AML—Nejm 1999;341:1051

Pathophys and Cause

Pathophys:Perhaps a defect in a maturation stimulator so cells don't die as normally would

Epidemiology

Increased incidence in patients treated for Hodgkin's, multiple myeloma, Waldenström's, and ovarian cancers treated with radiation, MOPP (4% at 10 yr get it—Ann IM 1970;72:693), and alkylating agents like melphalan, chlorambucil, thiotepa, and cyclophosphamide (Nejm 1990;322:1, 7); may be preceded by a myelodysplastic syndrome assoc w somatic chromosomal deletions. 2.4 cases/100 000/yr in US; 12.6/100 000/yr over age 65 yr.

Signs and Symptoms

Sx:Weakness, bleeding, fever, infections

Si:Anemia; petechiae and ecchymoses (83%); sternal tenderness, lymphadenopathy, hepatosplenomegaly; testicular, skin, meningeal, gum and perianal infiltration, esp with monocytic types

Course

Grim, though still 10% 5-yr survivals; grimmer if alkylating agent-induced (Ann IM 1980;93:133), preceded by myelodysplasia, or if monomyelocytic

Complications

CNS involved (7%); sepsis always; significant bleeding

Lab and Xray

Lab:

Chem: Elevated B12, uric acid, phosphate; low calcium with rx due to PO4 released by dead cells

Hem:Anemia; decreased platelets; smear shows blasts, if >200 000 needs leukophoresis.

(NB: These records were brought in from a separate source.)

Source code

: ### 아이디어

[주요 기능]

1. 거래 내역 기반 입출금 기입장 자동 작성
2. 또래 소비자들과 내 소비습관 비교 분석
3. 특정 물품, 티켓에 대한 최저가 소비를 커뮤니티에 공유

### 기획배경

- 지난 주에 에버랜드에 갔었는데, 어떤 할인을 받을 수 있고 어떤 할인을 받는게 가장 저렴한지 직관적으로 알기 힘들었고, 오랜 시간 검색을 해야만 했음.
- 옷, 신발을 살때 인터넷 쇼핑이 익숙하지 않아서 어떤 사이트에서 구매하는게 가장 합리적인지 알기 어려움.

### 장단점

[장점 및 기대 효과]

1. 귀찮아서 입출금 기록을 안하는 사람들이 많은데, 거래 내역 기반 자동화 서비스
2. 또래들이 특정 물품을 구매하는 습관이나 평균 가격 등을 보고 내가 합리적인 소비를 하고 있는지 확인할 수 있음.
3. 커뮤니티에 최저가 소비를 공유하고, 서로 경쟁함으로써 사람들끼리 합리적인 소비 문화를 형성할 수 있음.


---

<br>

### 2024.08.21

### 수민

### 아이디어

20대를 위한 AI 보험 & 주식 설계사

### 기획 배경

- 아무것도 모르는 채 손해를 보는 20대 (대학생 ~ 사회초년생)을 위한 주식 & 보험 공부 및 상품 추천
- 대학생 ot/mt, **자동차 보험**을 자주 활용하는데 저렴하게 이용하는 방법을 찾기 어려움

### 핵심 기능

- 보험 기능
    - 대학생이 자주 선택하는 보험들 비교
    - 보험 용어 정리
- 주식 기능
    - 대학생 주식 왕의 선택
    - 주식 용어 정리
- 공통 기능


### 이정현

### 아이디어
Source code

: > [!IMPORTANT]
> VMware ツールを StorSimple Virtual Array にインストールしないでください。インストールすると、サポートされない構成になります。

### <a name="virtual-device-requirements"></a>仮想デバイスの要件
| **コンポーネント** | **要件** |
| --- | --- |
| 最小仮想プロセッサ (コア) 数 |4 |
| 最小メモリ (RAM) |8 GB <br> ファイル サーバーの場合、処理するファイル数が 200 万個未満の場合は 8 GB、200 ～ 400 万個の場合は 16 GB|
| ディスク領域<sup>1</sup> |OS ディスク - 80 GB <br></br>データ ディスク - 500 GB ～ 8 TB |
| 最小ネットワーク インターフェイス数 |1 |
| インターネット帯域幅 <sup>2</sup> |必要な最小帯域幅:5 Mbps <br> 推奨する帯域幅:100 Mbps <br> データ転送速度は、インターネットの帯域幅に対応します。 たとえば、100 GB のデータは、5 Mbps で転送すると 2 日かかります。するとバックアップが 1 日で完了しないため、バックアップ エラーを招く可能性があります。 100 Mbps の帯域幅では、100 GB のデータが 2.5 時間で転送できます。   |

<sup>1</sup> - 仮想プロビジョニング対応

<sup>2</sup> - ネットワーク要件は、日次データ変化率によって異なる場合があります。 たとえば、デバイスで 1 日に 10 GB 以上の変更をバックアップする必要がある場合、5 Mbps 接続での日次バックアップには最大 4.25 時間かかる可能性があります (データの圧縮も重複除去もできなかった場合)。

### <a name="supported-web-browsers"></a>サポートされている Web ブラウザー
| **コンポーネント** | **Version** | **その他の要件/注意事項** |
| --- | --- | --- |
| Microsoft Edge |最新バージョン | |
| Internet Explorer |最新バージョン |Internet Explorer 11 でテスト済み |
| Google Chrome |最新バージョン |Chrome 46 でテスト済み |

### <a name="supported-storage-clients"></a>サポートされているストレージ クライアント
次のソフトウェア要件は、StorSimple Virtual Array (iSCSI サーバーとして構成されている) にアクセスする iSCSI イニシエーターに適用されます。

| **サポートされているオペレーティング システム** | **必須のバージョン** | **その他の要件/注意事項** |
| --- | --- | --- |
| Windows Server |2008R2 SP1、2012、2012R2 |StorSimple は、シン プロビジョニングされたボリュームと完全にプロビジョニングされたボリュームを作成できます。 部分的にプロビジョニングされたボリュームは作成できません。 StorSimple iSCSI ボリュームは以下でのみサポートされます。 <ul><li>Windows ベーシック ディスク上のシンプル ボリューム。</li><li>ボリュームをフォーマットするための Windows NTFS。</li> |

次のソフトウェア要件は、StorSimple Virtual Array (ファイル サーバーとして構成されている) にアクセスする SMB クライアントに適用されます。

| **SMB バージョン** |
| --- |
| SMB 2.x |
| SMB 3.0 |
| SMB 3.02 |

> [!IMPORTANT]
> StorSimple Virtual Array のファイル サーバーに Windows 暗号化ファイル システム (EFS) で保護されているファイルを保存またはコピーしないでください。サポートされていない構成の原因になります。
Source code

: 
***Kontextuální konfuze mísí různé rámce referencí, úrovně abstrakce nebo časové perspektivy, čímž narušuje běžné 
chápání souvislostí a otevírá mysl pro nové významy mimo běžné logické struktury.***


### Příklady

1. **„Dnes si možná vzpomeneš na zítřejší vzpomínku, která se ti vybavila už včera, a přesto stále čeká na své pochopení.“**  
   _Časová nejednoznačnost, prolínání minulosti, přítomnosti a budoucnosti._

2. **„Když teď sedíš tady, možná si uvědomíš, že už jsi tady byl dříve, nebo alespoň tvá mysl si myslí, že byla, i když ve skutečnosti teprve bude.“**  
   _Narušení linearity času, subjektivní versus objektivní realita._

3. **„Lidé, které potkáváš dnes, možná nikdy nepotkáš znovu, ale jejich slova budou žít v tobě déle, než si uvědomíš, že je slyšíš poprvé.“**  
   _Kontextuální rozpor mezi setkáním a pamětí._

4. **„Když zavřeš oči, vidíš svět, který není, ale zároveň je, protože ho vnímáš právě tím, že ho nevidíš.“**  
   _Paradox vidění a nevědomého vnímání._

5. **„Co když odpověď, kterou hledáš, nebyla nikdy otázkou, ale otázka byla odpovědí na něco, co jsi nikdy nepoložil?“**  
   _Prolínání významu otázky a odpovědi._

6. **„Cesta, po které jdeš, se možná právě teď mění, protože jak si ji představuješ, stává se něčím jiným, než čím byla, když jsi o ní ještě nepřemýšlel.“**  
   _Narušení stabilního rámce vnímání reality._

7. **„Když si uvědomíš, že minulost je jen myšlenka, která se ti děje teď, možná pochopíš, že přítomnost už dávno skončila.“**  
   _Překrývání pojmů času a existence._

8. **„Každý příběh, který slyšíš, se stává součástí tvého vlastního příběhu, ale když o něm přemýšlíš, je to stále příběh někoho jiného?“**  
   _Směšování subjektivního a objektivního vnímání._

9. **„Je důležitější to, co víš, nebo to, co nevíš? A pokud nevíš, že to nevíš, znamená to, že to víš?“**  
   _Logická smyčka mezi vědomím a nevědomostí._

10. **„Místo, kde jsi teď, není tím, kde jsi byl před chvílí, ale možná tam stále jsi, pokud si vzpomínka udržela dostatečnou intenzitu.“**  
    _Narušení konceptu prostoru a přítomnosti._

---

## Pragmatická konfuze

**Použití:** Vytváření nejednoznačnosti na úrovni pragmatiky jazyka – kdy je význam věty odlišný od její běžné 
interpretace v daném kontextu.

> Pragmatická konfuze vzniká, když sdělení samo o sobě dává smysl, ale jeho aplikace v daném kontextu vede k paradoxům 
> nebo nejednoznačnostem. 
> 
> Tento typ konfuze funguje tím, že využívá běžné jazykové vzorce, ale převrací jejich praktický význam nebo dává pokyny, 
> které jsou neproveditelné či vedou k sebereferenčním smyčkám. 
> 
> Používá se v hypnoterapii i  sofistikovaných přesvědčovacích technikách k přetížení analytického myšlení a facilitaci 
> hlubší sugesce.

Marrow shows blasts >30%; Auer rods sometimes and nucleoli in myeloblasts

Immunol:Circulating immune complexes correlate with worse prognosis (Nejm 1982;307:1174)

Treatment

Rx:(www.nccn.org)

Induction w cytarabine + daunorubicin: if decide to do, takes 1 mo in hospital, make aplastic and septic usually, 65% chance of inducing, 6-14 mo remission. In a small subset (10%) (promyelocytic), tretinoin (all-trans retinoic acid) matures the leukemic clone (Nejm 1997;337:1021, 1993;329:177)

Maintenance: marrow transplant with autologous marrow, or HLA-matched sibling, or unrelated donor, as good as (44% >4-yr survival) continued intensive chemotherapy?